There are fewer rules, which means investors aren't held to the strict standards or regulations found in
other markets.

There are no clearing houses and no central bodies that oversee the forex market.

Most investors won't have to pay the traditional fees or commissions that you would on another
market.

Because the market is open 24 hours a day, you can trade at any time of day, which means there's no
cut-off time to be able to participate in the market.

Finally, if you're worried about risk and reward, you can get in and out whenever you want and you can
buy as much currency as you can afford.

REPO RATE:
It is the rate at which commercial banks borrow money from the Reserve Bank of India (RBI) in case of
shortage of funds. It is one of the main tools of RBI to keep inflation under control. Technically, Repo
stands for ‘Repurchasing Option’.

To understand this lets take a scenario When you borrow money from the bank, they charge an interest
on the principal. Basically, it is cost of credit. Similarly, banks too can borrow money from RBI during
cash crunch on which they must pay pay interest to the Central Bank. This interest rate is repo rate.
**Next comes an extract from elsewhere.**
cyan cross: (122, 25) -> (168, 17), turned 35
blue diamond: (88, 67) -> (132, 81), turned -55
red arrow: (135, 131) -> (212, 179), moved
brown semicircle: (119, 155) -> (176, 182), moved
During high levels of inflation, RBI makes strong attempts to reduce the money supply in the economy.
NATIONAL INCOME:
It refer to the money value of all the goods and services produced in a country during a financial year. In
other words, the final outcome of all the economic activities of the nation during a period of one year,
valued in terms of money is called as a National income.

The formula for calculating net national income is: NNI = C + I + G + NX + NFF - IT – D

Where: C = Consumption, I = Investments, G = Government spending, NX = Net exports (calculated by


subtracting imports from exports), NFF = Net foreign factor income, IT = Indirect taxes, D = Depreciation.

FDI:
Foreign direct investment (FDI) is an investment made by a firm or individual in one country into
business interests located in another country. Generally, FDI takes place when an investor establishes
foreign business operations or acquires foreign business assets, including establishing ownership or
controlling interest in a foreign company. Foreign direct investment (FDI) in India is a major monetary
source for economic development in India. Foreign companies invest directly in fast growing private
Indian businesses to take benefits of cheaper wages and changing business environment of India.
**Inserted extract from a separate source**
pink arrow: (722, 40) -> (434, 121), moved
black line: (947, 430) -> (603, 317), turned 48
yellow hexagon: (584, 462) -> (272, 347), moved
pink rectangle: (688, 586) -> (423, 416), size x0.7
The Government of India has amended FDI policy to increase FDI inflow. In 2014, the government
increased foreign investment upper limit from 26% to 49% in insurance sector. It also launched Make in
India initiative in September 2014 under which FDI policy for 25 sectors was liberalised further. As of
April 2015, FDI inflow in India increased by 48% since the launch of "Make in India" initiative.

FII:

Foreign Institutional Investor (FII) means an institution established or incorporated outside India which
proposes to make investment in securities in India. They are registered as FIIs in accordance with Section
2 (f) of the SEBI (FII) Regulations 1995. FIIs are allowed to subscribe to new securities or trade in already
issued securities. This is just one form of foreign investments in India, as may be seen here

Foreign Direct Investment (FDI) is defined as the type of investment into production or business in a
country, by an enterprise based in another country. It is often contrasted with Foreign Institutional
Investment (FII), which is an investment fund, based in the country, other than the country, in which
investment is made. Both are the forms of investment made in a foreign country. FDI is made to acquire
controlling ownership in an enterprise but FII tends to invest in the foreign financial market. In most
cases, the former is given preference over the latter because it benefits the whole economy.